Tasks for this exercise:
• 1. What is the Spanish translation of this sentence from the beekeeping course announcement: "No prior experience is required to take the course."?
• 2. According to the beekeeping course announcement, why should people register early? Answer in one to three sentences.
• 3. Print the beekeeping course announcement from "At the completion" to "with the bees.".

Provided passage:
§ §

BEGINNING BEEKEEPING COURSE – 2017

 

We would like to announce that starting on January 17, 2017 the Alamance County Beekeepers would start the 26th consecutive year of offering a Beginning Beekeeping Course.  The objective of the course is to create an interest in beekeeping and provide information needed for a person to become a keeper of honey bees, a beekeeper. No prior experience is required to take the course.

This is a 24-hour course, 20 hours in the classroom and 4 hours in the field.  The structured classes start, as noted above, on January 17, 2017 and will continue each Tuesday evening from 6:30 to 8:30 p.m. through March 21st.  All class sessions will be held in the auditorium of the Ag Extension Office located at, 209 N. Graham Hopedale Rd, Burlington, NC 27217.

At the completion of the classroom instructions, we will have a Field Day on Saturday, March 25 or April 1st, depending on weather.  During the Field Day, we will spend 4 hours in a bee yard to gain hands-on experience in working with the bees.
It’s best to register in advance to assure you have a seat and course materials.  The room can only hold 50 people comfortably, so be sure to register early. The cost of the course is $75.00.  This includes $10.00 building usage fee, $21.00 for Local and State dues and hand books. If your spouse or other member of your family wants to take the course and you can share the books, then the cost for the additional person would be $31.00. To register in advance, please send you name, address, telephone number, e-mail address along with your payment to:  Zivon Price, 421 Canterwood Drive, Mebane, NC 27302.  Please make check payable to Alamance County Beekeepers.

§ §

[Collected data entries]
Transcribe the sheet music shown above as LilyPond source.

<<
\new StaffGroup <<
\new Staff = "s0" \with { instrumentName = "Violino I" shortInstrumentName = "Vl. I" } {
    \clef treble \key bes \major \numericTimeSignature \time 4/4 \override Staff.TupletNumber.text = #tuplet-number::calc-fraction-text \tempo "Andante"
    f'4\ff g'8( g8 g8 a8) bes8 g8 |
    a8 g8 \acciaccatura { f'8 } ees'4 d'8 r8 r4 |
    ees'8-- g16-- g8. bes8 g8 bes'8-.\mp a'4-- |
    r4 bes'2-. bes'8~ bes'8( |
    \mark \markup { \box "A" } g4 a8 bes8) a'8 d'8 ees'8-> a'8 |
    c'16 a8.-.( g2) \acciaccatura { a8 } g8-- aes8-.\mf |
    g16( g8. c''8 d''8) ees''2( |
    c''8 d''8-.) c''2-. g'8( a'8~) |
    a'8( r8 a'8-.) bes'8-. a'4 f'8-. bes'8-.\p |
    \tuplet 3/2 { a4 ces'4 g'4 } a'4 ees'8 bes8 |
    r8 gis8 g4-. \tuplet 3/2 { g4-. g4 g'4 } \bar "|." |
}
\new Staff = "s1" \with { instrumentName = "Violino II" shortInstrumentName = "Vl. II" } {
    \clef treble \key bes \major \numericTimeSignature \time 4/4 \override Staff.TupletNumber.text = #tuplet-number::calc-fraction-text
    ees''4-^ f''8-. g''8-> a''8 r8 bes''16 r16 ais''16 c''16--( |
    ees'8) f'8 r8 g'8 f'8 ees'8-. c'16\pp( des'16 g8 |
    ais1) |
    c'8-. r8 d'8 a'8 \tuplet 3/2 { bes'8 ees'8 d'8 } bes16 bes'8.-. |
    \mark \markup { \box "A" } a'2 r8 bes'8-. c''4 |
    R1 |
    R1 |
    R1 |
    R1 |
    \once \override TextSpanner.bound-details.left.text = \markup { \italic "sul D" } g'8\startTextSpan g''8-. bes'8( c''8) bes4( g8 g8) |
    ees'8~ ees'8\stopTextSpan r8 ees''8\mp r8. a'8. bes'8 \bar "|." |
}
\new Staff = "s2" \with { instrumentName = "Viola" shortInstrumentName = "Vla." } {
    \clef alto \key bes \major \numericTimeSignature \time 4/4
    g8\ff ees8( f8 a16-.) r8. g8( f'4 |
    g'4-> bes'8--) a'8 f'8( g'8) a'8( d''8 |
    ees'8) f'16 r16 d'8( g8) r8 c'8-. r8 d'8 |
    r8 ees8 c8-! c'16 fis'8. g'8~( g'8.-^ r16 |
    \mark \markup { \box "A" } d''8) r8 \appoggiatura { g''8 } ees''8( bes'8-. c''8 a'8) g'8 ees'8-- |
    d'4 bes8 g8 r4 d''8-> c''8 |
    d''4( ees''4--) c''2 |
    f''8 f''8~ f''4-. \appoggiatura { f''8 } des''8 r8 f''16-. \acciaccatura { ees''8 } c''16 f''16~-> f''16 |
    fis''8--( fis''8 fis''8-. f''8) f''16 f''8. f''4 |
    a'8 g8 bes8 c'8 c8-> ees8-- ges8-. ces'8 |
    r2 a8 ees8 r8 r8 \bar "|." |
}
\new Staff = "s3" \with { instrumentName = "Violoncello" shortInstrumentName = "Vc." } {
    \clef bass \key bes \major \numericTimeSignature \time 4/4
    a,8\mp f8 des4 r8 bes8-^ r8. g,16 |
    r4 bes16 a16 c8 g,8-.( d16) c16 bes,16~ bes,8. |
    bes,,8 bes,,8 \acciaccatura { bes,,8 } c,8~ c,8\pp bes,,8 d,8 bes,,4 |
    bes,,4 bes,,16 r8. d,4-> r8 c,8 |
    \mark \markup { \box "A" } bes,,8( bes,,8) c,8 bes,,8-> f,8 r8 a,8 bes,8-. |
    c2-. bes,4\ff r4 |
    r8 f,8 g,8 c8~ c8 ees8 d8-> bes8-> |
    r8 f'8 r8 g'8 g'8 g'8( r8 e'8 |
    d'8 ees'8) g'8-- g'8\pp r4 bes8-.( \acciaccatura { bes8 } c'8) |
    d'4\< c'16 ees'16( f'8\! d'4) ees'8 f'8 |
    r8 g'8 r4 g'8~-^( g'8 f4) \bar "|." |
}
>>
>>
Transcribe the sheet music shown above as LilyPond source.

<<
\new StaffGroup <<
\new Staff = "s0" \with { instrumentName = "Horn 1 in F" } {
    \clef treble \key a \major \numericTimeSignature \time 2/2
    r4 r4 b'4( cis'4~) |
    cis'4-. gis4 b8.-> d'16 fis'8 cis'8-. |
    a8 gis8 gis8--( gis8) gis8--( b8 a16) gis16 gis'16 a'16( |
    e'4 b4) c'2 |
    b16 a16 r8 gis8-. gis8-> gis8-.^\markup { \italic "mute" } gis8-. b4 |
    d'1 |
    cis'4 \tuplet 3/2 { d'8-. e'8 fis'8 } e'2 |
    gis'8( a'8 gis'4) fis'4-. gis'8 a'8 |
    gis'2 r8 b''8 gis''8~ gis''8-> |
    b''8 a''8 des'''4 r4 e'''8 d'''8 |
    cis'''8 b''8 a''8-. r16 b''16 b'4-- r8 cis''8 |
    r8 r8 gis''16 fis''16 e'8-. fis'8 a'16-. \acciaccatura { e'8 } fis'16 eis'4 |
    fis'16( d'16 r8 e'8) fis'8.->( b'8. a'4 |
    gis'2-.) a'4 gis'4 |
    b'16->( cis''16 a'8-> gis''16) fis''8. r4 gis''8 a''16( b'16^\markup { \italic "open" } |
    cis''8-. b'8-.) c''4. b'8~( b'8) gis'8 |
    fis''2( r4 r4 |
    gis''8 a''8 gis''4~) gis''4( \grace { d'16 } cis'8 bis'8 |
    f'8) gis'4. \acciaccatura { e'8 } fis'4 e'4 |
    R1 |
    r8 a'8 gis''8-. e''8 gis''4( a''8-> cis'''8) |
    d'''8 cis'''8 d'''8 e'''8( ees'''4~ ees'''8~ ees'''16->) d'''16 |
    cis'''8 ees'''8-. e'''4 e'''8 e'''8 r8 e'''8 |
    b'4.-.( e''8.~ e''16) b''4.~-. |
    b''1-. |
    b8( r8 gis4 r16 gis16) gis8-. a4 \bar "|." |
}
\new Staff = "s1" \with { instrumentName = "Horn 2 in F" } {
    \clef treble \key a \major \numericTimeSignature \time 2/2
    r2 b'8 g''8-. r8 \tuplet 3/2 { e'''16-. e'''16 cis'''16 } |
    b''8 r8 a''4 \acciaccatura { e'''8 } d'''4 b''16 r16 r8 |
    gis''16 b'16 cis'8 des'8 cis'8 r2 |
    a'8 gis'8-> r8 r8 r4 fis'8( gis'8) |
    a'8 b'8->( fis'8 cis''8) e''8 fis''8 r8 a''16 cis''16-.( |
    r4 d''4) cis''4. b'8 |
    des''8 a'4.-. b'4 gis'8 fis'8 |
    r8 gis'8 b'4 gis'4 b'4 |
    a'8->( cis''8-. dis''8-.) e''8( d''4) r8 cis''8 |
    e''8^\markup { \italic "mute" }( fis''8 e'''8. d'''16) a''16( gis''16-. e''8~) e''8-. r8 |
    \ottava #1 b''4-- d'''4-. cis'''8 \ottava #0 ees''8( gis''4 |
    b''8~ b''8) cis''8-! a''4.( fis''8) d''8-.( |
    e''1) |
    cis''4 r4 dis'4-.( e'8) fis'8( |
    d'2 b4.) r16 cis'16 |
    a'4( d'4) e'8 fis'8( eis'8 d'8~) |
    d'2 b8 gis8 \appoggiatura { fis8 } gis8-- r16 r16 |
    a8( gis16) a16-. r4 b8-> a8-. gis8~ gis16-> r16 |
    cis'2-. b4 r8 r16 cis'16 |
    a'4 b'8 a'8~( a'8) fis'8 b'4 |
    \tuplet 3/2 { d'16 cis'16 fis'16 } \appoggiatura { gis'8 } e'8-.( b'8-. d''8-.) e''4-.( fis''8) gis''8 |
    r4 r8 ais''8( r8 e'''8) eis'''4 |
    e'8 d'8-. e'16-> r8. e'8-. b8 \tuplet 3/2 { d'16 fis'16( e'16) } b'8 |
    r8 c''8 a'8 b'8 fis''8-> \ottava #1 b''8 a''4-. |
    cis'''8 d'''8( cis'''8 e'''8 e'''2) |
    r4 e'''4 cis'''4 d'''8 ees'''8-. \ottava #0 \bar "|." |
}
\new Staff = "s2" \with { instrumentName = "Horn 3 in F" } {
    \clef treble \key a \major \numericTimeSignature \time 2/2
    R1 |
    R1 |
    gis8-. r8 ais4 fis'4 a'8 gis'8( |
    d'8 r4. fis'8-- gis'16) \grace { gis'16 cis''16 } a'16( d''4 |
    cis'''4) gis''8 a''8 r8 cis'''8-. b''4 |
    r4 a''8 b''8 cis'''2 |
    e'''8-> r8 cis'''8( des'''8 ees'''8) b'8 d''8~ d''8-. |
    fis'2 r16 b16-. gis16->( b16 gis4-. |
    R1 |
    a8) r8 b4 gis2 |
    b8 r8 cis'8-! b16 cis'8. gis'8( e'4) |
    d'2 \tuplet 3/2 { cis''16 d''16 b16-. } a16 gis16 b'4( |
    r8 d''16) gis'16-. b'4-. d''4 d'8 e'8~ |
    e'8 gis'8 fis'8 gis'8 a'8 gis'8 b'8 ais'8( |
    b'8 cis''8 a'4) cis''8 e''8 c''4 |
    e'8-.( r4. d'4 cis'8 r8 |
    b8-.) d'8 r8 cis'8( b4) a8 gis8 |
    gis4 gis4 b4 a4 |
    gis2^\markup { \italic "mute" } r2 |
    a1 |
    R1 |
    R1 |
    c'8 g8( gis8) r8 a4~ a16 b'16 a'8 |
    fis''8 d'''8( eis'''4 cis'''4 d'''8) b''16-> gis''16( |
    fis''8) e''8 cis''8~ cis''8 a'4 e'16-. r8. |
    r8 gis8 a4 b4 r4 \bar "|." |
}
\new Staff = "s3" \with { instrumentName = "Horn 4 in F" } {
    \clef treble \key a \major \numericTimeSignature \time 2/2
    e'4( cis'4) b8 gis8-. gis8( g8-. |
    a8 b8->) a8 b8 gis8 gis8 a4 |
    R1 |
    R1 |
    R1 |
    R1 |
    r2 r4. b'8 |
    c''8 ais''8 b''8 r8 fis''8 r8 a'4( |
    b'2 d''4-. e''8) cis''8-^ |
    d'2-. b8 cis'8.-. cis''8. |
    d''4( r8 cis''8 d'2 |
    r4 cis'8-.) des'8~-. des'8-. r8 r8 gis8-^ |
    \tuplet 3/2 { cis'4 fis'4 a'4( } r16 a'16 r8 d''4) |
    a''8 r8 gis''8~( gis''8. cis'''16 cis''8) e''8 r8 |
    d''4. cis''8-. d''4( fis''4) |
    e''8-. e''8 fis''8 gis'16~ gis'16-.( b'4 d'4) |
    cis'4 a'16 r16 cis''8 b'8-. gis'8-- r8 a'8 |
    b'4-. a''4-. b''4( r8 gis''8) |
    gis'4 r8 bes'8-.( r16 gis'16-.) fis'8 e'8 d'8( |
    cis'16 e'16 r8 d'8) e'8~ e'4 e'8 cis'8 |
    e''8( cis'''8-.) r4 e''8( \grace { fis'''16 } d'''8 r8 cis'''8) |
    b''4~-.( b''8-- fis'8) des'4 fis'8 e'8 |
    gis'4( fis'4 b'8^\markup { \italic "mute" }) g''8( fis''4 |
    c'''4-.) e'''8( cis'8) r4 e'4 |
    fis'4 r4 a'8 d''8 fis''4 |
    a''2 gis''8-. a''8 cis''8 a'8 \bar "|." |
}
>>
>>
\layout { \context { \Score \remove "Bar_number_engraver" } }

§ §

Solutions in order:
• 1. No se requiere experiencia previa para tomar el curso.

• 2. Registering in advance assures a seat and course materials. The room can only hold 50 people comfortably.

• 3.
At the completion of the classroom instructions, we will have a Field Day on Saturday, March 25 or April 1st, depending on weather.  During the Field Day, we will spend 4 hours in a bee yard to gain hands-on experience in working with the bees.